*** DOCUMENT SEGMENT ***

Scanning electron micrographs of the vanadium oxide obtained by microwave heating at power 300 W also show a grain coarsening with the increasing calcination temperatures (Figure 6). The micrograph of powder calcined at 400°C has a particle with a 0.1-0.2 μm size distribution. Between 400 and 500°C, there is no significant morphology change. The vanadium oxide prepared at calcination temperatures of 400 and 500°C exhibits similar morphological features (e.g., size and shape). On increasing the calcination temperature to 600°C, recrystallization and agglomeration of the primary particles occurs. It is noteworthy to mention that the crystallite size of the vanadium oxide does increase after 500°C.

TEM micrographs of VO2 (M) nanopowders are shown in Figure 7. Figures 7(a) and 7(b) show that the powder consisted mainly of spherical particles and the particle size was found to be less than 50 nm. Figure 7(c) shows the lattice-resolved TEM images. The fringe is around 0.327 nm, which corresponds to the spacing of the (011) plane of monoclinic VO2 (M) phase [24, 25].

3.4. Effect of Oxalic Acid Loading on Phase Transformation

In Figure 8, it was found that VO2 (M) was formed by calcinations at temperature 400°C, where the molar ratio of NH4VO3 and oxalic acid was kept at 2 : 3. Oxalic acid could not totally reduce NH4VO3 to VO2 (M) when the ratio was less than 2 : 3. It should be noted that oxalic acid was necessary for the formation of VO2 (M). With the Microwave heating of the NH4VO3 solution without oxalic acid, sample powders formed exclusively without any VO2 (M) (Figure 9(a)). The suitable amount of oxalic acid plays the important role as coordinating ligand or reducing agent helping the formation of VO2 (M). It was found that the molar ratio of 2 : 2.8 is suitable for the sample prepared by microwave heating at power 300 W and then calcined at 500°C for 1 hour (Figure 9(d)).

The phase transition temperature of VO2 (R/M) was determined by observing the change of some property during heating process and the hysteresis property was defined by the corresponding change that occurred during heating and cooling processes [26]. The DSC curves in Figure 10 described the phase transition of pure phase VO2 (M) and showed the hysteresis of the phase transition between phase VO2 (M) and VO2 (R) during heating and cooling. During heating process, the endothermic peak appeared at 70.40°C and the exothermic peak appeared at 60.70°C during cooling process. These transition temperatures shifted from the ordinary figures of 67-68°C due to the agglomeration of the synthesized nanopowders which required more thermodynamic energy to transform phase from monoclinic to rutile.

4. Conclusions

This is the first time that preparation of nanocrystalline VO2 (M) has been achieved by a microwave irradiation-assisted process using the precursor vanadium and oxalic acid as reducing agents. Thus, it would be concluded that the applied microwave powers also do affect the formation of monoclinic phase structure of VO2 synthesized powders. In microwave synthesis, the growth rate of products is very high for small particle sizes. It indicates that microwave has improved the crystallinity of the particles. This method can reduce the synthesis time. The adoption of the microwave method offers chances to generate new material structures that cannot be obtained from conventional methods. Microwave irradiation at power 300 W and calcination in an inert gas atmosphere at temperature of 500°C for 1 h promote the uniformly formation of VO2 (M). Morphology and structure of nanostructured VO2 (M) have been controlled by microwave irradiation power and dosage of an oxalic acid.

Conflict of Interests

The authors declare that there is no conflict of interests regarding the publication of this paper.

Acknowledgments

The authors are pleased to acknowledge CENE Center of Excellence in Nanotechnology for Energy at Prince of Songkla University and National Research Council of Thailand for their financial support. They thank the Scientific Equipment Center, Prince of Songkla University, for helping in characterization of the samples.

*** End of DOCUMENT SEGMENT ***
*** INFORMATION PROVIDED ***

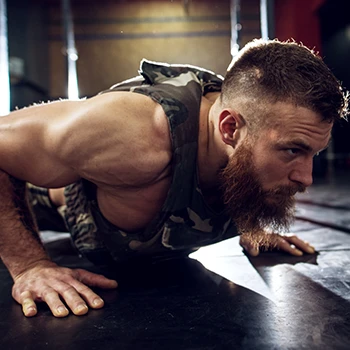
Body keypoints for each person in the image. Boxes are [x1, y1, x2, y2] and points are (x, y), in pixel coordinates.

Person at [0, 38, 348, 319]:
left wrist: (252, 222)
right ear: (229, 128)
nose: (306, 178)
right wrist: (30, 265)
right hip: (43, 202)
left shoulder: (249, 132)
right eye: (292, 151)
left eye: (313, 154)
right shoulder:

*** End of INFORMATION PROVIDED ***

**ABOUT THIS TASK:** Could you revise the vanadium oxide passage, giving everything from "In Figure 8, it" down to "hour (Figure 9(d))." with each "NH4VO3" changed to "ammonium metavanadate"?

**EXERCISE SOLUTION:**
In Figure 8, it was found that VO2 (M) was formed by calcinations at temperature 400°C, where the molar ratio of ammonium metavanadate and oxalic acid was kept at 2 : 3. Oxalic acid could not totally reduce ammonium metavanadate to VO2 (M) when the ratio was less than 2 : 3. It should be noted that oxalic acid was necessary for the formation of VO2 (M). With the Microwave heating of the ammonium metavanadate solution without oxalic acid, sample powders formed exclusively without any VO2 (M) (Figure 9(a)). The suitable amount of oxalic acid plays the important role as coordinating ligand or reducing agent helping the formation of VO2 (M). It was found that the molar ratio of 2 : 2.8 is suitable for the sample prepared by microwave heating at power 300 W and then calcined at 500°C for 1 hour (Figure 9(d)).